The report said: "In the US, the UK and elsewhere, corporate hold the key to recovery: it is vital that they use their cashflows to expand the labour force and invest."
 
This will be particularly true as the government's benefit reforms come into play, which means it will be "important to find innovative ways of absorbing large numbers of people who have been absent from the labour market and are likely to be in need of motivation and training".
 
If such employment creation does not take place, however, “the mismatch between demand for and supply of labour will frustrate the government's plans and undermine the recovery”.
 
Although anecdotal evidence suggests that investment in recent times has been held back by uncertainty over government spending cuts, the Item Club is hopeful that this week's announcement of the Comprehensive Spending Review will help to resolve the situation.
 
Another engine for growth, meanwhile, will be exports, not least because demand in the domestic market will remain weak.
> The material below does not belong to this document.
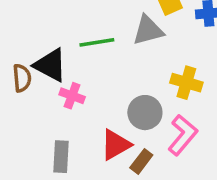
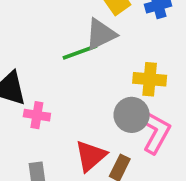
green line: (97, 42) -> (80, 52), moved
gray circle: (145, 113) -> (132, 115), moved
Although consumer spending has held up this year despite the squeeze on disposable incomes due to low earnings growth and high price inflation, the introduction of VAT hikes early next year and expected contractions in the housing and credit markets, mean that such growth cannot be sustained.
 
This means that the economy will become more dependent on exports, particularly in terms of goods, which increased by 2.6% in the first quarter of this year and 4.8% in the second.
 
"Export growth will dominate the trade side next year," the report said. "Thus net trade adds 1.3% to GDP in 2011 and another 0.6% in 2012, as the current account of the balance of payments returns to surplus."
 
On the downside, however, the PMI for manufacturing dropped to 54.3 in August and 53.4 in September, largely reflecting a weakening of export orders. Trade figures for July and August also suggested that exports were already "levelling off, reflecting a softening in global demand".
 
Moreover, although the business outlook continued to improve and the number of corporate profit warnings remained at very low levels, "the economy remains vulnerable as government support is withdrawn. Cash flow and counterparty risk still need to be monitored carefully," the report said.